Activité 1: Recopiez tous les enregistrements ci-dessous en remplaçant « Kutai Timur » par « Kutai Barat », sans rien changer d'autre. Laissez de côté les images.

Texte à analyser:
==========

Monsieur le président, monsieur le ministre, mes chers collègues, on ne peut qu'être surpris de l'inscription à l'ordre du jour de cette question orale avec débat sur l'indépendance énergétique de la France.
Non qu'une telle question serait sans intérêt ou manquerait de pertinence, bien au contraire ! Notre indépendance énergétique, résultat du volontarisme politique de l'après-Seconde Guerre mondiale, n'avait en effet jusqu'à présent jamais été autant remise en cause, voire contestée.
A maints égards, cette question sur notre indépendance énergétique est donc opportune, mais elle apparaît quelque peu provocatrice alors que nous avons entamé l'été dernier, dans la plus grande précipitation et la confusion, la discussion d'un projet de loi d'orientation qui concerne précisément ce sujet, le projet de loi d'orientation sur l'énergie.

==========

Enregistrements affichés:
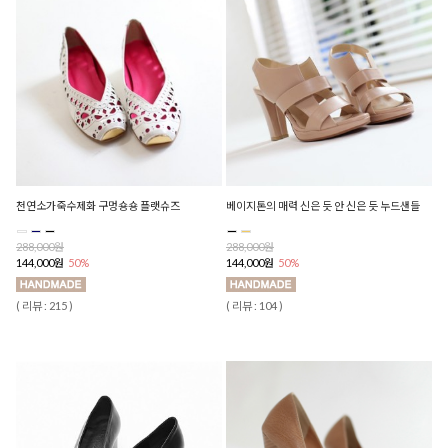
천연소가죽수제화 구멍숑숑 플랫슈즈
베이지톤의 매력 신은 듯 안 신은 듯 누드샌들
288,000원
288,000원
144,000원
50%
144,000원
50%
( 리뷰 : 215 )
( 리뷰 : 104 )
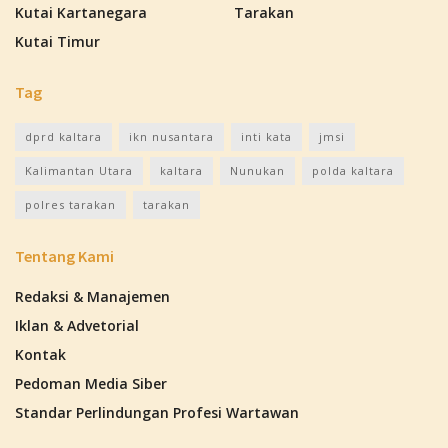
Kutai Kartanegara
Tarakan
Kutai Timur
Tag
dprd kaltara
ikn nusantara
inti kata
jmsi
Kalimantan Utara
kaltara
Nunukan
polda kaltara
polres tarakan
tarakan
Tentang Kami
Redaksi & Manajemen
Iklan & Advetorial
Kontak
Pedoman Media Siber
Standar Perlindungan Profesi Wartawan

==========

Activité 2: D'après le texte à analyser, de quoi l'indépendance énergétique de la France est-elle le résultat ?

Zone de réponse 1:
천연소가죽수제화 구멍숑숑 플랫슈즈
베이지톤의 매력 신은 듯 안 신은 듯 누드샌들
288,000원
288,000원
144,000원
50%
144,000원
50%
( 리뷰 : 215 )
( 리뷰 : 104 )
Kutai Kartanegara
Tarakan
Kutai Barat
Tag
dprd kaltara
ikn nusantara
inti kata
jmsi
Kalimantan Utara
kaltara
Nunukan
polda kaltara
polres tarakan
tarakan
Tentang Kami
Redaksi & Manajemen
Iklan & Advetorial
Kontak
Pedoman Media Siber
Standar Perlindungan Profesi Wartawan

Zone de réponse 2: Du volontarisme politique de l'après-Seconde Guerre mondiale.